日常健康チェック

ぼけも生活習慣病

ぼけとは? その特徴や傾向は?

高齢者社会に伴い老年者が増え、これに伴い痴呆が右肩上がりに増加しているといわれます。
痴呆の原因は脳の老化と関係が深い。脳や臓器の老化の特徴は人生50年から80年となり、平均寿命が20年以上も長くなったことが原因といわれます。20世紀最大の社会問題といわれています。
痴呆のタイプは大きく分けて二つあり、一つは脳血管障害が原因の脳血管性痴呆、もうひとつはアルツハイマー型痴呆です。日本人では脳血管性痴呆が過半数を占め、アルツハイマー型が30%前後、残りは両者が複合したものです。
この割合は欧米先進国のちょうど反対になっています。日本人は脳内の動脈硬化がより顕著であるのに対し、欧米人では、脳の外にあるけい動脈の動脈硬化がより顕著で脳内の動脈硬化が軽度であるためといわれます。
これは食生活の違いよるもので、欧米人は高脂肪食が多いためけい動脈の硬化が顕著で、日本人も最近は肉食が増えてきた結果、けい動脈硬化の顕著な例が増加しつつあります。

痴呆の予防はできるのですか?

痴呆の原因は脳の老化と関係が深い。脳や臓器の老化の特徴は

  1. 老化は非可逆的である。(元に戻らない)
  2. 個体差がある。
  3. 同一個人でも臓器によって差がある。  ということです。

非可逆的であることから、予防以外に方法がないといえます。また個体差があるということは節制や努力により老化を防ぐ、あるいは遅くすることができることを意味しています。

脳の老化を防ぐには?

頭の使い方が大事です。脳は外部から見る、聞く、感ずるなどのインプットした情報を考慮して反応・表現行動等をする臓器です。
インプットは容易ですが、たとえばテレビドラマを見て、これを批判する、感想を述べるなどのアウトプットは面倒くさく、おっくうなことです。

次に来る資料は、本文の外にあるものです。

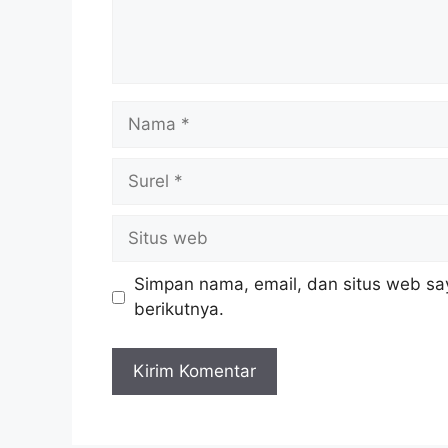
Nama
Surel
Situs
web
Simpan nama, email, dan situs web sa
berikutnya.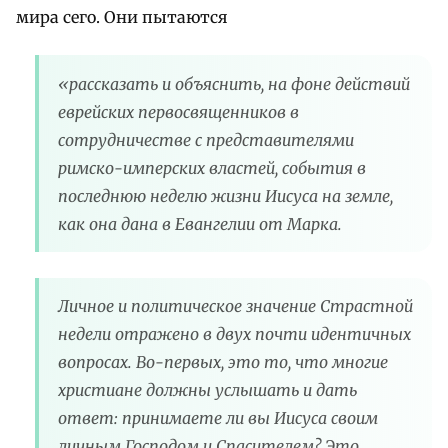
мира сего. Они пытаются
«рассказать и объяснить, на фоне действий
еврейских первосвященников в
сотрудничестве с представителями
римско-имперских властей, события в
последнюю неделю жизни Иисуса на земле,
как она дана в Евангелии от Марка.
Личное и политическое значение Страстной
недели отражено в двух почти идентичных
вопросах. Во-первых, это то, что многие
христиане должны услышать и дать
ответ: принимаете ли вы Иисуса своим
личным Господом и Спасителем? Это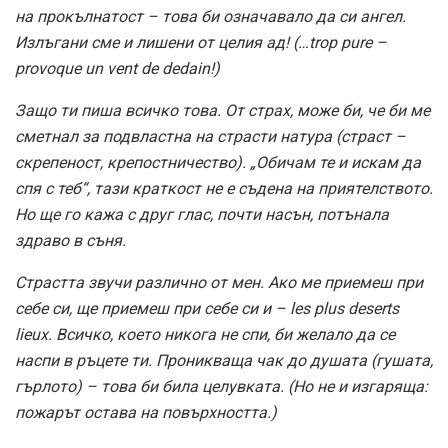
на прокълнатост – това би означавало да си ангел.
Излъгани сме и лишени от целия ад! (…trop pure –
provoque un vent de dedain!)
Защо ти пиша всичко това. От страх, може би, че би ме
сметнал за подвластна на страсти натура (страст –
скрепеност, крепостничество). „Обичам те и искам да
спя с теб“, тази краткост не е съдена на приятелството.
Но ще го кажа с друг глас, почти насън, потънала
здраво в съня.
Страстта звучи различно от мен. Ако ме приемеш при
себе си, ще приемеш при себе си и – les plus deserts
lieux. Всичко, което никога не спи, би желало да се
наспи в ръцете ти. Проникваща чак до душата (гушата,
гърлото) – това би била целувката. (Но не и изгаряща:
пожарът остава на повърхността.)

しかしこのアウトプットが脳の老化をふせぐのに役立つのです。自分の考えや意見をまとめることに頭を使うことが老化を予防に役立つのです。

痴呆が出にくい人は、どんな人たちでしょう。

ある老人ホームでは 俳句や短歌の趣味を持った人、ものを書く人にぼけが少ない。また表現に頭を使う画家、彫刻家、作家、演奏家などにぼけが少ない。またいろいろな情報をまとめることに頭を使うことの多い政治家にもぼけが少ないのです。
気軽にできることは、周りを見て反応する。たとえば電車の中で老年者や体の不自由な人が乗って来たなどを見て、席をゆずることで脳の老化を防ぐと共に、世の中を明るくするという、まさに一石二鳥といえます。また日記をつけることも手軽なアウトプットです。

とどのつまりはぼけも生活習慣を変えることです。

たべもの、気配りのある態度、習慣を早くから行うことにより脳の老化をできるだけ遅くするという方法を実行することにつきます。